Sepsis frequently progresses to acute lung injury (ALI), characterised by inflammation, extracellular matrix degradation, and mitochondrial dysfunction. This study identifies Enterococcus faecalis as a gut-derived bacterium that exploits the host fibrinolytic system for pulmonary translocation, resulting in mitochondrial damage and exacerbating lung injury. Utilising the cecal ligation and puncture (CLP) mouse model combined with E. faecalis pulmonary infection, we demonstrated that E. faecalis exacerbates lung injury by activating fibrinolysis, disrupting intestinal barrier integrity, and impairing mitochondrial function.

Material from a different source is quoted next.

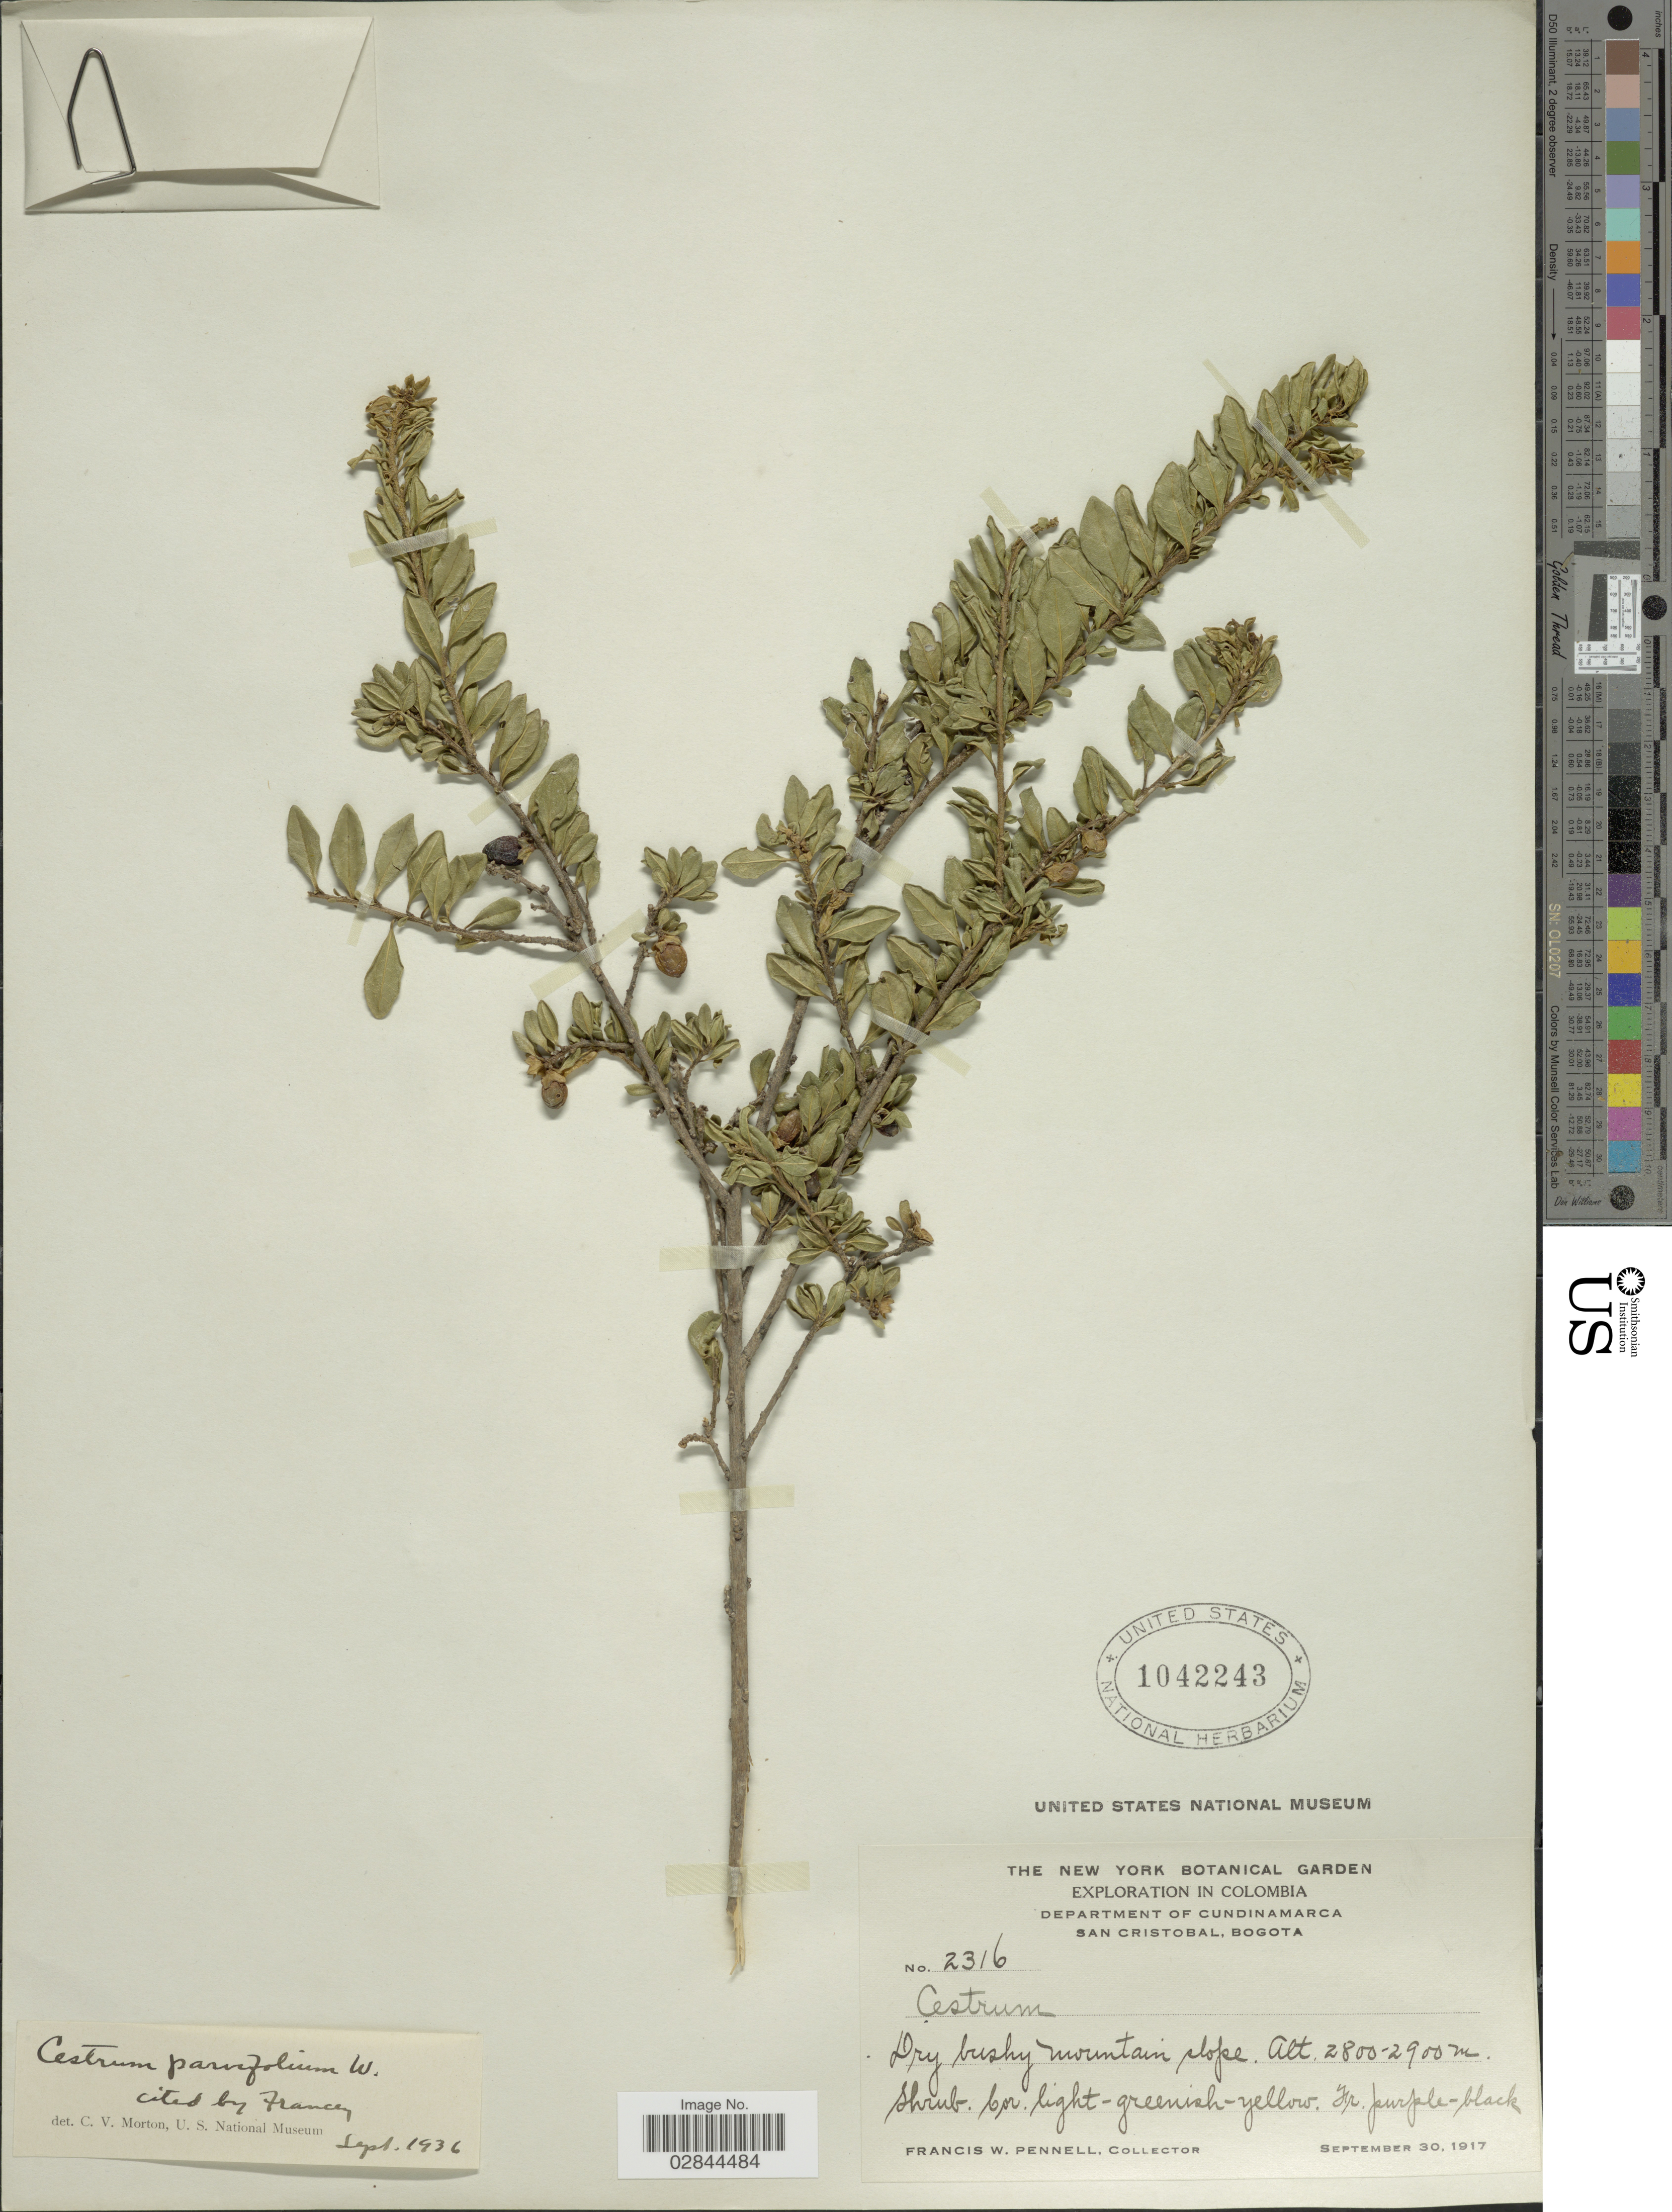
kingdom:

Key findings include elevated plasmin activity, increased fibrin degradation products (FDP), and reduced expression of tight junction proteins ZO-1 and occludin. Mitochondrial dysfunction was confirmed by disrupted ultrastructure, impaired ATP synthesis, and increased ROS levels. Histological analyses revealed severe alveolar damage, neutrophil infiltration, and edema. Treatment with the fibrinolysis inhibitor aminocaproic acid or the mitochondrial protector MitoTEMPO alleviated fibrinolytic activity, preserved mitochondrial function, and reduced lung damage. Notably, combination therapy showed the most significant protective effects, improving lung histology and decreasing inflammation markers. This study provides novel insights into sepsis-induced lung injury, highlighting E. faecalis and the fibrinolytic system as potential therapeutic targets.